For-profit insurance companies don't make money on people who make successful claims against their policies. They make money on people who pay premiums, but never collect benefits. That's why a for-profit model is fundamentally flawed when discussing health insurance ... in a for-profit model, the insurer has no incentive to pay out on ANY claim, and they have every incentive to deny as many claims as they possibly can. That's never going to produce good health care.
Many, if not most, health insurance companies ration health care, too. Many health insurance schemes require that you get approval before an outpatient procedure -- that's so they have a chance of denying something they don't think you need.
Very few people have health insurance that will pay for whatever health care they want, with no questions asked. Many people do have health insurance that pays for the health care they need.
Comparing an idealized or demonized versions of our or other countries' systems is not productive.
What about your claim re: "None are [sic] rationing care?" That didn't come from your ass? B/c it didn't come from reality.
And your conflict of interest--never mind that point.
@BobbyG
I'm not striving to be taken seriously. People can take me seriously or not. I'm just wasting time reading and commenting on blogs on an overwhelmingly liberal site.
Not only is Bobby’s star falling… it seems he is in the pocket of UnitedHealthCare and other insurance companies. Great post!
- rated
In this corrupt atmosphere of misinformation made dominant by the insurance companies supported by the Republican congressmen, in favor of maintaining the Status Quo, on American Health care. We have to establish the friendly gesture , before there is injury by friendly fire.
We in America has for some time developed a negative posture when arguing a positive view. A word or comma, or period placed in the wrong place that suggest a counter argument, is jumped on unhesitatingly.
The Republicans with their negative and exclusively pro corporate solutions to all our problems has turned us into nervous wrecks trying to SAVE AMERCA and ourselves from becoming slaves, minnions, industralised 'peasants' to the onslaught for a total CORPORATE AMERICA.

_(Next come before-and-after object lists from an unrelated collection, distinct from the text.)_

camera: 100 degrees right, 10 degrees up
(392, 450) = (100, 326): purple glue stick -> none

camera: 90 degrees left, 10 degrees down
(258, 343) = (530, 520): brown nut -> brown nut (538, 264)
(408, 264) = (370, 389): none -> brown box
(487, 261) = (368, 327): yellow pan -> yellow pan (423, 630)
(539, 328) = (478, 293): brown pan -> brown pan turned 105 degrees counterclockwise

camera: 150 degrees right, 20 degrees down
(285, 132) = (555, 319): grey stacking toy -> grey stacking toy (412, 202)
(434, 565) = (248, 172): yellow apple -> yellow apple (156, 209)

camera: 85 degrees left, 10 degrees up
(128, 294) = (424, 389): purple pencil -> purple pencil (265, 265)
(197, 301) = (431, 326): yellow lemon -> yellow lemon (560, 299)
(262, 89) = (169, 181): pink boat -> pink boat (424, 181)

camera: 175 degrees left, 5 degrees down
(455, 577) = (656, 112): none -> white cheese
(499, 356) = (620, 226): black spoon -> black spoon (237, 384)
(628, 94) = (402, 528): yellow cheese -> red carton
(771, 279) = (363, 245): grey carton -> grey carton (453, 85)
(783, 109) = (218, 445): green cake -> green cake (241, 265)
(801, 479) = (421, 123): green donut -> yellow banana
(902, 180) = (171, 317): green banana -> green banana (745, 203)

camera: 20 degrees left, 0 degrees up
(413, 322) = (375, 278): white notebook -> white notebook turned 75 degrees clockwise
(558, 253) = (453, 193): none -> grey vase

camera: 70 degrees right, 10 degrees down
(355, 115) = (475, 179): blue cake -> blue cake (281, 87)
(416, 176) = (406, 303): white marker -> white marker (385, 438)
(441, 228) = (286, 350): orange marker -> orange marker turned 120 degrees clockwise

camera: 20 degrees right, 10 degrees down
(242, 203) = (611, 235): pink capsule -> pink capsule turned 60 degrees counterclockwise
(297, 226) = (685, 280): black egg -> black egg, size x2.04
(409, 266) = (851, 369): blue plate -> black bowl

As much as I agree with many commenters that the President should unleash his prized "audacity" . It may come at a price that we can't afford to pay.
In 1868 the ancestors of these present anti progressive , anti people Congressmen unleashed a mind numbing terror in the Southern States when Frederick Douglas and the Post civil war progressives tried to inject new economic and social plans. They created the KKK and Jim Crowe as counter measures.
You want to see fire, let's say President Obama gets funky and declares , that if he can't get support for his reform, then he will propose a " NO FOR PROFIT HEALTH CARE PLAN". Barbara and Neil, what will you think will the reaction? The word "Socialism" , "fascism", and other inflammatory words like "coup" will surely be used by Republicans.
A question that worries me. Do many of the readers and commenters in this forum think that:
1. The base of the main supporters of the GOP are to poor to be friends with the GOP?
2. Do you think that many attacks and criticism of the President is racial prejudice laced aimed at undermining and attacking him racially.
3. If so, why is'nt more white progressives returning fire to expose this kind of attack.
Why are you leaving all the response to minorities ??
FYI -- I thought everyone knew this -- google ads pick up keywords from whatever is on a page and runs ads that match it. My posts on Mark Sanford were accompanied by divorce lawyer ads.
I don't know how much money I've made with the google ads, but last time I checked I was up to about $1.37.